#### [What you will do]
Locate all lines in the data below that hold "LIST" and show them.

#### [Recorded information]

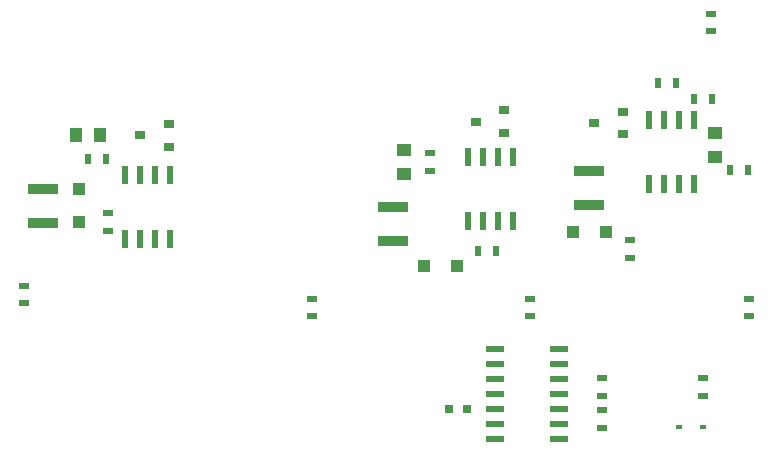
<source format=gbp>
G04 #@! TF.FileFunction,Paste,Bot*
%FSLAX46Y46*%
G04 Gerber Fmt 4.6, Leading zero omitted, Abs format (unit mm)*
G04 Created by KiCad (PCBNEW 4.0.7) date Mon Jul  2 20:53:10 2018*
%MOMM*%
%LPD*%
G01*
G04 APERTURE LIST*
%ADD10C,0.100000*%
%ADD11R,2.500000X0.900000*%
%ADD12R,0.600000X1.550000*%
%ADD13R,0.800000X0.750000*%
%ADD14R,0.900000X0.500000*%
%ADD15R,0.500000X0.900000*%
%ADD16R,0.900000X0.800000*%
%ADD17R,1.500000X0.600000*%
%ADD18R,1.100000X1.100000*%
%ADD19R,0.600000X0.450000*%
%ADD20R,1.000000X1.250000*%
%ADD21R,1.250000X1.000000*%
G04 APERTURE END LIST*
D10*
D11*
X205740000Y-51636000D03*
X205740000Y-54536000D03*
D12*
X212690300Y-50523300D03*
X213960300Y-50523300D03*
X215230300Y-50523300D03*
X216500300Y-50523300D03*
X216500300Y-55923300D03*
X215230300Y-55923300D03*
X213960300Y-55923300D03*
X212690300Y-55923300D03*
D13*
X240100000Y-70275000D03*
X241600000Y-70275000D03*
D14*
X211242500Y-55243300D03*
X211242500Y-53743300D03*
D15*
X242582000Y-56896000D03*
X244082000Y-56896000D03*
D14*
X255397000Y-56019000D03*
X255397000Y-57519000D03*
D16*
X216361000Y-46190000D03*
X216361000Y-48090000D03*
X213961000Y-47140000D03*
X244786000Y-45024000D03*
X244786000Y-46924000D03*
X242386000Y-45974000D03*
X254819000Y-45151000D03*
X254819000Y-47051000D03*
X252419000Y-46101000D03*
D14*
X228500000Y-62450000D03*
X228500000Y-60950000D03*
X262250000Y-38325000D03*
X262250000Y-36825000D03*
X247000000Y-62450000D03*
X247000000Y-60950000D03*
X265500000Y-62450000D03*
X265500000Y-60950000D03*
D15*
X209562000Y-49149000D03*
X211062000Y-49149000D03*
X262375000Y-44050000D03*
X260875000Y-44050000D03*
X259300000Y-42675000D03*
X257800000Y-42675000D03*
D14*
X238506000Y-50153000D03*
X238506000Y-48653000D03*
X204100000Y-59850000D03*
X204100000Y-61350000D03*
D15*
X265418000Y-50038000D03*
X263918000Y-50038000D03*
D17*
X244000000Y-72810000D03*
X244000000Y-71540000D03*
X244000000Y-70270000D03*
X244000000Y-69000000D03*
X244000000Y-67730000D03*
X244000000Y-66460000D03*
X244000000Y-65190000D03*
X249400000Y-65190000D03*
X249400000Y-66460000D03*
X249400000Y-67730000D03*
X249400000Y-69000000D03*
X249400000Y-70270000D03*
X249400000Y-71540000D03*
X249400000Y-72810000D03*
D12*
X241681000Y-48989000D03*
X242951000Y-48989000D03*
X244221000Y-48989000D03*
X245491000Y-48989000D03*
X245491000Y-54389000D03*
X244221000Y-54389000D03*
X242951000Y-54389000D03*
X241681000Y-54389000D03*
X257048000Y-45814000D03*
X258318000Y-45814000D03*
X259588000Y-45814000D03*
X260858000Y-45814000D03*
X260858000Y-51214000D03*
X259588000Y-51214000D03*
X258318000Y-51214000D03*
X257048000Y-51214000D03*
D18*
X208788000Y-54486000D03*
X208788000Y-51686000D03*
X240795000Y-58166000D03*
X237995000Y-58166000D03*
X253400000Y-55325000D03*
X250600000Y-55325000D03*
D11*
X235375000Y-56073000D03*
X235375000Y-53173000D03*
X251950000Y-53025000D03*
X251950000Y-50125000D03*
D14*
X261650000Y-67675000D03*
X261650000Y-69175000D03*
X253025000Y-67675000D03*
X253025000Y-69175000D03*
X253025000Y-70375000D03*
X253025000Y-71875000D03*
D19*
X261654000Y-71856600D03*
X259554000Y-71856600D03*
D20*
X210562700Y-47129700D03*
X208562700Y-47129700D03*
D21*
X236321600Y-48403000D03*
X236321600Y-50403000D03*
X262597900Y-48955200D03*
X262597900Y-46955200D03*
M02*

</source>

#### [Response]
G04 APERTURE LIST*
G04 APERTURE END LIST*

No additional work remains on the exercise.